Reaching the $300 price point will require an extensive amount of R&D, a higher cost for assembly labor, and a large bulk purchase (and possibly custom design) of the computers, cam, and circuit boards.

  • Motors without the gearhead are pretty inexpensive. This means I'll need to develop a gearbox for the motors. This is ideal in many ways, as I will have better control over the desired torque and shaft sizes, but it requires a precision job which will likely need to be outsourced. Encoders will also need to be developed in-house as prebuilt ones are too expensive.
  • The auxiliary circuitry will need to be a PC/104 compatible attachment. This allows for an unlimited amount of I/O ports, interrupts, etc. However, it will greatly extend the design and testing phase to develop all the necessary circuits.
  • The body of the critter can be created to provide a housing for the camera, so the camera itself need not have a shell of its own, only the actual circuit board is needed (if I go with the IPcam option). It's possible, with a bulk purchase, to save a few bucks on each camera without the housing, or more if we can take advantage of a bulk discount. Although the camera currently in use is one of the least expensive options available, there might be others as well that could be even less expensive.
  • A custom design of the TS-7200 should be investigated to determine if eliminating any unneeded features could cut the costs of the purchase. Obviously a bulk purchase of the computers (in excess of 100) would save quite a bit.

Marketing

Of course, once I have a product to sell, I'll actually need to sell it. Who would this be targeted to? What age range, etc. These are questions to mostly answer later, however there is little point in investing a lot of resources and raising the price point for features nobody would ever be interested in.
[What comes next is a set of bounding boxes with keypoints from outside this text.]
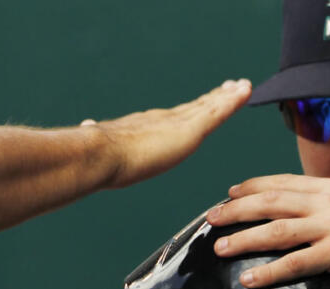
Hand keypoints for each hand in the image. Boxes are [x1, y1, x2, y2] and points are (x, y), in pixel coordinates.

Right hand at [93, 79, 251, 188]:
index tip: (202, 103)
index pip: (175, 117)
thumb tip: (85, 125)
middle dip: (213, 98)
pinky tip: (245, 92)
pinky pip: (218, 112)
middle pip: (195, 107)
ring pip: (210, 106)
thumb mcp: (103, 149)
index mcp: (146, 127)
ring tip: (243, 87)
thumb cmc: (99, 160)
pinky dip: (233, 101)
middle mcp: (163, 120)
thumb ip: (100, 139)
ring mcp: (177, 123)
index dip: (191, 109)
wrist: (101, 155)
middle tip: (231, 88)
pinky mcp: (190, 130)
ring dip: (228, 96)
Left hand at [207, 174, 329, 288]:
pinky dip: (270, 271)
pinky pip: (297, 263)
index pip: (285, 182)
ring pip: (278, 230)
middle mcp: (329, 203)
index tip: (231, 192)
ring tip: (220, 248)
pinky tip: (251, 278)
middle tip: (210, 218)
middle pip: (272, 202)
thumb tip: (312, 208)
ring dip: (245, 238)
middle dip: (237, 209)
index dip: (254, 186)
One target is toward the hacker market. Although I won't support it under warranty, I want to make it as easy as possible for interested parties to modify the unit for their own purposes. I will be sure to open source all software used on the Critter as well as provide extensive documentation on doing development projects with it.

TS-7200 Specs

200 mhz ARM9 CPU32 Megs Ram
1 10/100 ethernet2 USB 2.0
1 CF socket2 COM ports
20 Digital I/O lines8 analog inputs
5V @ 400mA3.8" x 4.5"

H-Bridge and Power circuits


This circuit will eventually take up far less space. The huge heatsinks are for the 7805 and 7809 regulators. Switching regulators will likely not require them. The rest of the circuit can be optimized by a better board design.

Obstacle Avoidance


Large objects, like cats, are easy for the sensors to detect, and therefore prevent collisions. Smaller objects like chair legs will require a larger sensor net to ensure detection.

Other obstacles


The critter needs to be able to navigate over, through, or around a number of obstacles for which collisions are not a concern. Carpet, rugs, clothing, room thresholds, small steps, etc. The motors have to be powerful enough to overcome slight obstacles such as these. Spinning on carpet is very difficult as it creates a lot of friction.

Radio Interference


Another enemy of the critter is the loss of radio signal for the wireless network. If a stable connection can't be established, it can't receive commands, and it can't send video. From the server side, it would appear that the critter has died. The critter must have enough programming smarts to successfully navigate out of any such radio blind spot, or navigate back within range if the roaming area is large enough to lose contact. Large metal objects, such as refridgerators, dishwashers, ovens, and metal furniture that lie in the path between the critter and the access point will cause signal degradation and can be the cause of a radio blind spot.

Human Related Hazards


Of course, cats aren't the only potential hazard to the critter. Since it sorta has a mind of its own, it's possible it might end up somewhere it was not expected, and therefore get stepped on, kicked, or otherwise manhandled. This can be potentially damaging to the critter, and maybe even the human. First off, the critter needs to be robust enough to handle getting momentarily stepped on or kicked without breaking into a million pieces. Secondly, the critter should make noise and attempt to escape if a massive object is suddenly moving toward or over it, hopefully to prevent getting trampled.